> _Supplied material_:
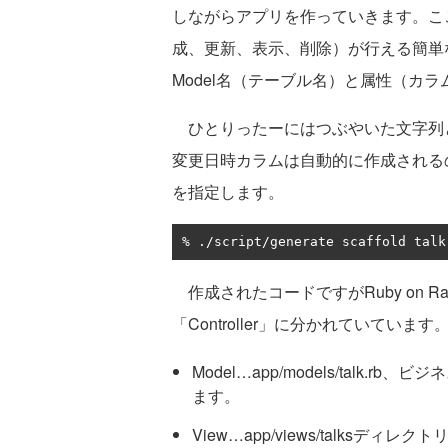
しながらアプリを作っていきます。ここで
成、更新、表示、削除）が行える簡単なア
Model名（テーブル名）と属性（カ
ひとりったーにはつぶやいた文字列
変更日時カラムは自動的に作成されるので、
を指定します。
%
./
script
/
generate scaffold talk
作成されたコードですがRuby on Ra
「Controller」に分かれていています
Model…app/models/talk
ます。
View…app/views/talksデ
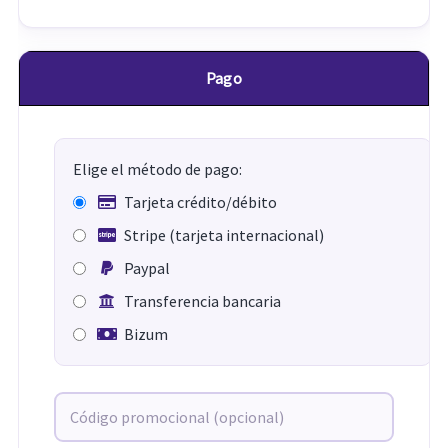
Pago
Elige el método de pago:
Tarjeta crédito/débito
Stripe (tarjeta internacional)
Paypal
Transferencia bancaria
Bizum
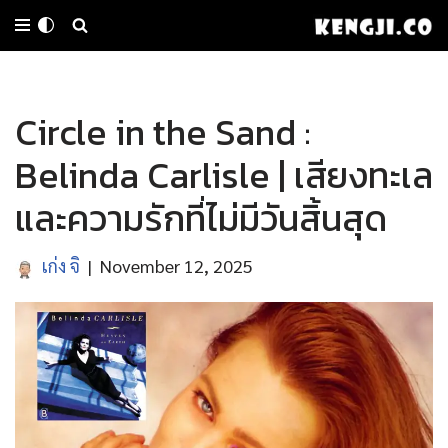
Skip
to
Circle in the Sand :
content
Belinda Carlisle | เสียงทะเล
และความรักที่ไม่มีวันสิ้นสุด
เก่ง จิ
November 12, 2025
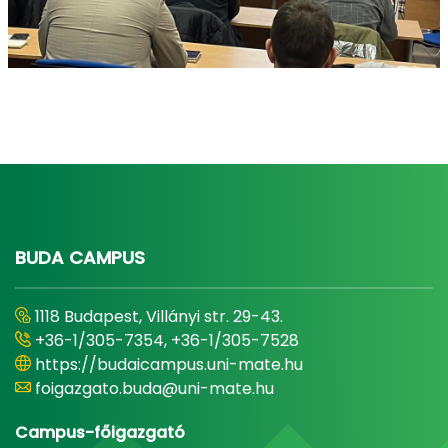
BUDA CAMPUS
1118 Budapest, Villányi str. 29-43.
+36-1/305-7354, +36-1/305-7528
https://budaicampus.uni-mate.hu
foigazgato.buda@uni-mate.hu
Campus-főigazgató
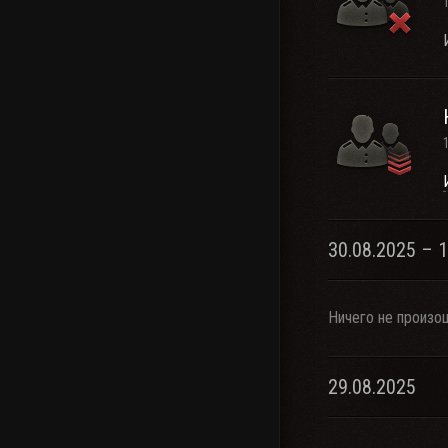
30.08.2025 – 
Ничего не произо
29.08.2025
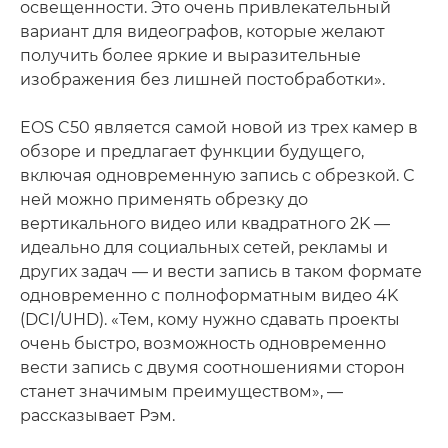
освещенности. Это очень привлекательный
вариант для видеографов, которые желают
получить более яркие и выразительные
изображения без лишней постобработки».
EOS C50 является самой новой из трех камер в
обзоре и предлагает функции будущего,
включая одновременную запись с обрезкой. С
ней можно применять обрезку до
вертикального видео или квадратного 2K —
идеально для социальных сетей, рекламы и
других задач — и вести запись в таком формате
одновременно с полноформатным видео 4K
(DCI/UHD). «Тем, кому нужно сдавать проекты
очень быстро, возможность одновременно
вести запись с двумя соотношениями сторон
станет значимым преимуществом», —
рассказывает Рэм.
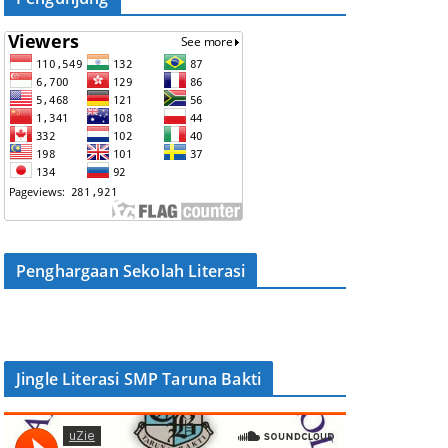
Penghargaan Sekolah Literasi
Jingle Literasi SMP Taruna Bakti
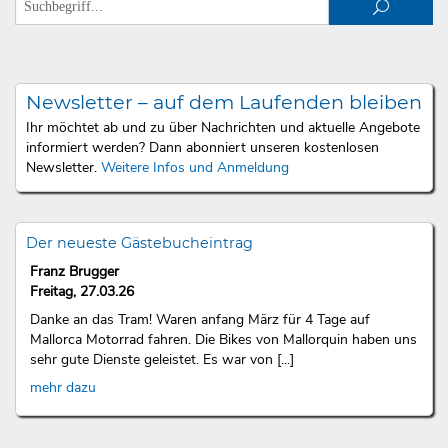
Newsletter – auf dem Laufenden bleiben
Ihr möchtet ab und zu über Nachrichten und aktuelle Angebote
informiert werden? Dann abonniert unseren kostenlosen
Newsletter.
Weitere Infos und Anmeldung
Der neueste Gästebucheintrag
Franz Brugger
Freitag, 27.03.26
Danke an das Tram! Waren anfang März für 4 Tage auf
Mallorca Motorrad fahren. Die Bikes von Mallorquin haben uns
sehr gute Dienste geleistet. Es war von [...]
mehr dazu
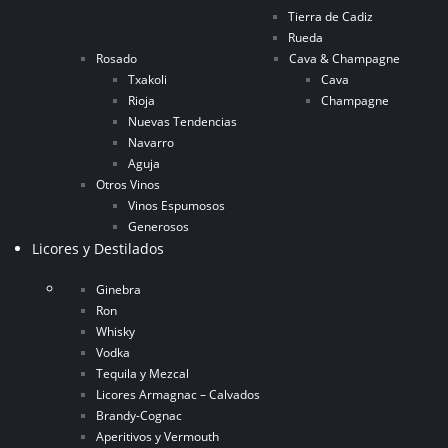
Tierra de Cadiz
Rueda
Rosado
Cava & Champagne
Txakoli
Cava
Rioja
Champagne
Nuevas Tendencias
Navarro
Aguja
Otros Vinos
Vinos Espumosos
Generosos
Licores y Destilados
Ginebra
Ron
Whisky
Vodka
Tequila y Mezcal
Licores Armagnac – Calvados
Brandy-Cognac
Aperitivos y Vermouth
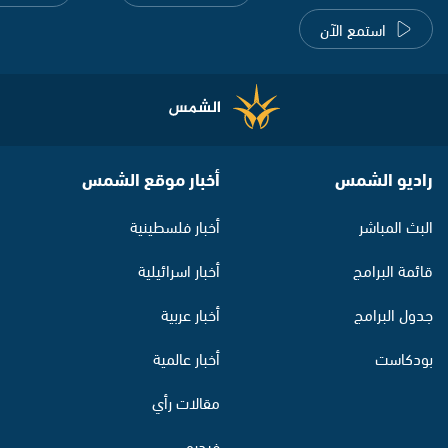
استمع الآن
راديو الشمس
أخبار موقع الشمس
البث المباشر
أخبار فلسطينية
قائمة البرامج
أخبار اسرائيلية
جدول البرامج
أخبار عربية
بودكاست
أخبار عالمية
مقالات رأي
فيديو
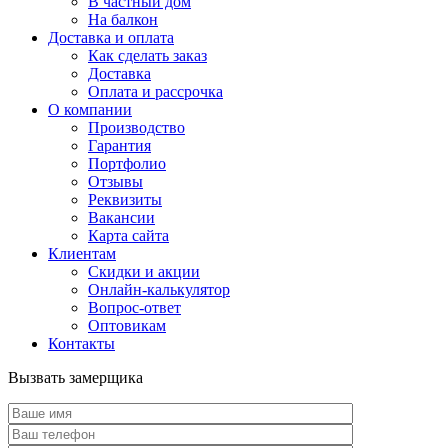
В частный дом
На балкон
Доставка и оплата
Как сделать заказ
Доставка
Оплата и рассрочка
О компании
Производство
Гарантия
Портфолио
Отзывы
Реквизиты
Вакансии
Карта сайта
Клиентам
Скидки и акции
Онлайн-калькулятор
Вопрос-ответ
Оптовикам
Контакты
Вызвать замерщика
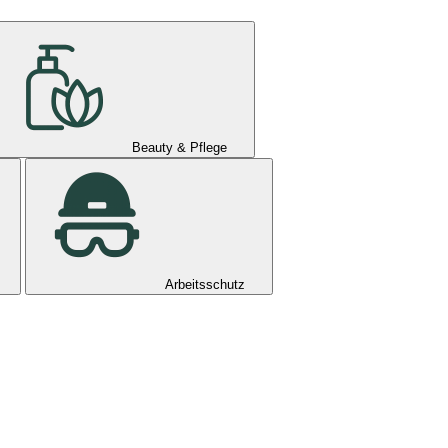
Beauty & Pflege
Arbeitsschutz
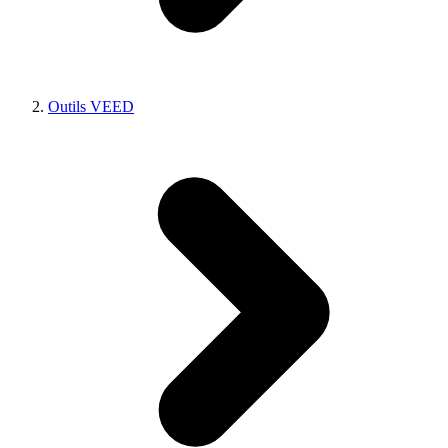
Outils VEED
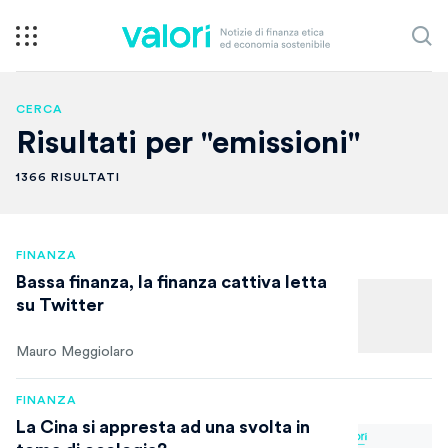
CERCA
Risultati per "emissioni"
1366 RISULTATI
FINANZA
Bassa finanza, la finanza cattiva letta
su Twitter
Mauro Meggiolaro
FINANZA
La Cina si appresta ad una svolta in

> _Task to carry out_: Some lines in the data above hold the string "Literasi". Find and copy each of them.

> _Response area_:
Penghargaan Sekolah Literasi
Jingle Literasi SMP Taruna Bakti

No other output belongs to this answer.